Starting next year, the new Swedish course plan will require the inclusion of programming in math classes. I know not all math teachers, especially for younger years, have a lot of experience with this and so I thought I would blog about three good tools.

All the tools I will talk about share two important features:

  1. They are free to use
  2. They can be used directly in any web browser

Scratch

  • Recommended uses in Sweden: lågstadiet and mellanstadiet
  • Available in Swedish and other languages

The first, and probably the most important, is Scratch, a tool developed at MIT and the best introduction to programming out there.

Instead of writing code, students drag and drop ready commands. It is incredibly easy to use and get started with. They recommend a starting age of 8, but younger kids have used it as well (with more guidance). It is also available in Swedish (as well as something like 40 other languages).

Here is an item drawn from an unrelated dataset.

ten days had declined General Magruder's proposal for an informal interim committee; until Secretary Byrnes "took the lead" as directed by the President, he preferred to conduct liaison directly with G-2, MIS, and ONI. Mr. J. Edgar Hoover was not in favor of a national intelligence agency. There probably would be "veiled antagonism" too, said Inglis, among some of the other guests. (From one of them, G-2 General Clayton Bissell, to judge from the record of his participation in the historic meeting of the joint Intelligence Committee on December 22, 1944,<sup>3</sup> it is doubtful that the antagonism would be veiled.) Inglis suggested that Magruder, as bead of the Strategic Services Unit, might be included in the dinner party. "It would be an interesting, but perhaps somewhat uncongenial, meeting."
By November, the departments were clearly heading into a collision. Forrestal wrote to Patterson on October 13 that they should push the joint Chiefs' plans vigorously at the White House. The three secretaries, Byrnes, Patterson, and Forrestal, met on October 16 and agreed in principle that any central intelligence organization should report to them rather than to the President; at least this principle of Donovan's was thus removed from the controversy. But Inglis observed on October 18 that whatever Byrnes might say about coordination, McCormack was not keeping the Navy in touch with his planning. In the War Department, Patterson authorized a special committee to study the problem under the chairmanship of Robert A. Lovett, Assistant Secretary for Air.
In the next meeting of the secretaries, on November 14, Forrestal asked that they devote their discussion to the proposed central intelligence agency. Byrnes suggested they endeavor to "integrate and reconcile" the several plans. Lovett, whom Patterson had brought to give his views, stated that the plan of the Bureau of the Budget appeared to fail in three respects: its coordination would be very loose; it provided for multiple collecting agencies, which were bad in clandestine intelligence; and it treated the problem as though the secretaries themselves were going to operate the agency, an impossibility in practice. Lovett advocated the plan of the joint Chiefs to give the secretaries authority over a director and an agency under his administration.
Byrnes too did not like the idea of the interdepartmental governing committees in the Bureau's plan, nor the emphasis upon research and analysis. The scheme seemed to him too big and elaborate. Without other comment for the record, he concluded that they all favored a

Even if it is easy to get start with, Scratch is quite versatile and it is possible to do quit complicated programs.

I recommend moving away from Scratch in högstadiet, since it will be easier to integrate into your math teaching. However, I did want to give a good example of how it is possible to use Scratch even in 9th grade.

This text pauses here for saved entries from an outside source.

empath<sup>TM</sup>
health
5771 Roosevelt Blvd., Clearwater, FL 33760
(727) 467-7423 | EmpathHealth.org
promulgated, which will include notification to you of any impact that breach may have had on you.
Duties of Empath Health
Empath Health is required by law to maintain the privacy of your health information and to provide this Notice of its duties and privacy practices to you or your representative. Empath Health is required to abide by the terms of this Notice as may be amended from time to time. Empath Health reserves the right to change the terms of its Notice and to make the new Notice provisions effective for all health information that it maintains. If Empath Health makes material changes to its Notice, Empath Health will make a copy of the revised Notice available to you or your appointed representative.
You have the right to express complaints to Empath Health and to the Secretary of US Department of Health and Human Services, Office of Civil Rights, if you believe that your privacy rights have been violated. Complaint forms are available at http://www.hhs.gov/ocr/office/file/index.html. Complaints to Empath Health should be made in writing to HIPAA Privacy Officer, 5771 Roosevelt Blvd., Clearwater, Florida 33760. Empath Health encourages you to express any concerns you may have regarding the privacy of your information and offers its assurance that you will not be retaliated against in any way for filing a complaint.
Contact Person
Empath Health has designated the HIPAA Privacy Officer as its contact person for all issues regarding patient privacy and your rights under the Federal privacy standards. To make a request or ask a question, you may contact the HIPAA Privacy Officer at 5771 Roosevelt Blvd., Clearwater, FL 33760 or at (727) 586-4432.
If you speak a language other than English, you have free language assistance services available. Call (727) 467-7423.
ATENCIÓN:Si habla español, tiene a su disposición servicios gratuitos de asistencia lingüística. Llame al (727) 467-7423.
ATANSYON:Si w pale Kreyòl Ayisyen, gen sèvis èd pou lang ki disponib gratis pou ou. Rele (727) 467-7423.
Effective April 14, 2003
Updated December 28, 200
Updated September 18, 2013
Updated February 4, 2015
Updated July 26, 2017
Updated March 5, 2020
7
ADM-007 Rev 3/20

The following is an example of a possible assignment. A 9th grade student was asked to create a Scratch project that showed found the equation of a line from two points. This is what he came up with.

Note that this is also an excellent way to assess math skills outside of standard testing. This project required good knowledge of linear equations, basic algebra, fractions, scaling and Euclid’s algorithm for reducing fractions.

However, this would have been much easier using something like JavaScript instead (e.g. using jsFiddle).

Khan Academy Programming Course

  • Recommended uses in Sweden: högstadiet and gymnasiet
  • English only

Khan Academy has their own online programming course. They have created their own language that seems to be roughly based on JavaScript, but is optimized for graphics.

The advantage here is that they have ready made videos and instructions for students, so even inexperienced teachers can let the students work through the material at their own pace. The focus on graphics and animation tends to make it more fun for students to learn, however it can make some math class applications more annoying to implement. Likely easiest (at least initially) for geometry projects.

A nice feature of their online programming editor is that the code is run as you type it. This gives instant feedback on any changes, which can be helpful for students. Another nice feature is that a teacher can create a sample or template program in the editor and then give a link to it to the students. This can be really nice for specific programming/math projects you want them to work with.

jsFiddle

  • Recommended uses in Sweden: högstadiet and gymnasiet
  • English only (as much as JavaScript and HTML are based on English)

jsFiddle is an online JavaScript editor. This allows you to create JavaScript programs without needing a website to host them on. Instructions in JavaScript (and basic HTML) will need to come from elsewhere. But this is a great site for trying out programs.

Another nice feature is that, like with Khan Academy, the teacher can create sample or template programs for the students to study or modify.

Once students have some proficiency in JavaScript, this is likely the most versatile for using in math related programming assignments.